Actually. It’s awful. Every minute of every day pressure is put on you to be better, do better, have more, look better. We are constantly surrounded by people who are trying to one-up us, or who we are trying to one-up. People will hurt you, some on purpose, some because they can’t see far enough past their own agenda to see you standing in the wake of their choices. You will lose. You will cry more than you want to, from anger and from sadness. You will experience death and loss. And while you are dealing with all the pain from the inside, the world will continue to shovel it on from the outside. Social media has given us a whole new way to loath ourselves and in a world of constant connection we are aimlessly wandering around trying not to feel so alone.
But life is also pretty damn great, too.
You can learn something from everyone you meet and sometimes those things will change your whole life. The world is at our fingertips more than it ever was and if you want it enough you can wade into all the oceans of the world, breathe in the air from the tallest mountain tops, eat foods you can’t even pronounce and witness how different humans can live their lives and yet, at the same time, how we are all just the same.
You can love and be loved. Every inch of you, every little part both inside and out.
The best thing about it? You can love in so many ways and no matter what kind of love, you will never love two people the same either. Because that’s the magic of it, its the way two individual souls entwine that creates a love made just for you.
With the sun hot on your skin, or the crisp cool wind biting at your nose, you can feel connected to the earth, not separate from it, but as a living breathing part of it. And if you listen closely, no matter how chaotic the outside world might be, no matter how many things are smashing around inside of your head, you will always be able to hear the silent whisper of your true north pointing you in the direction your soul needs you to go. We have it all within us, the ability to be happy, fulfilled, rich beyond measure and loved. But the world will bring you down. Loss will destroy you (believe me, I know). But then one day, you’ll open your eyes and see a little different. You’ll silence the things that make you feel like you are always searching and you’ll realize that what ever it is you’ve been searching for, you’ve had all along.

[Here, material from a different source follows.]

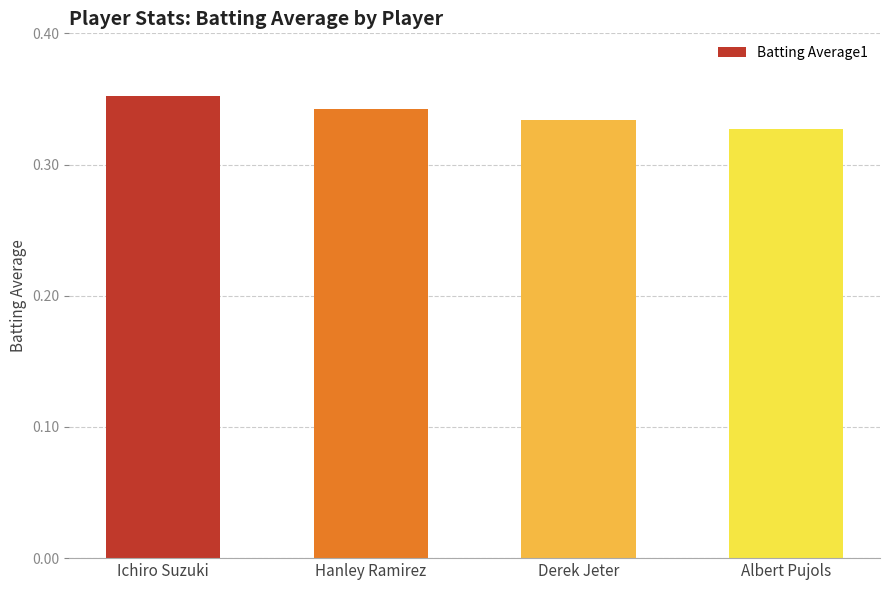

Which category has the highest value across all series?

Ichiro Suzuki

As I re-read what I wrote, and finished my second (okay, third) glass of wine, I knew that the most important thing we can do, the most important thing we can know as we make our way through this life is that there is only way to fully live it; completely and recklessly on fire.
That’s what I would have taught her.
If nothing else, that’s what I would want her to know.
If I could be her mom again, I would gladly sign back up, but the time has come for me to blow a kiss, take a bow and watch from backstage as the incredible mothers and mothers-to-be around me, rise up.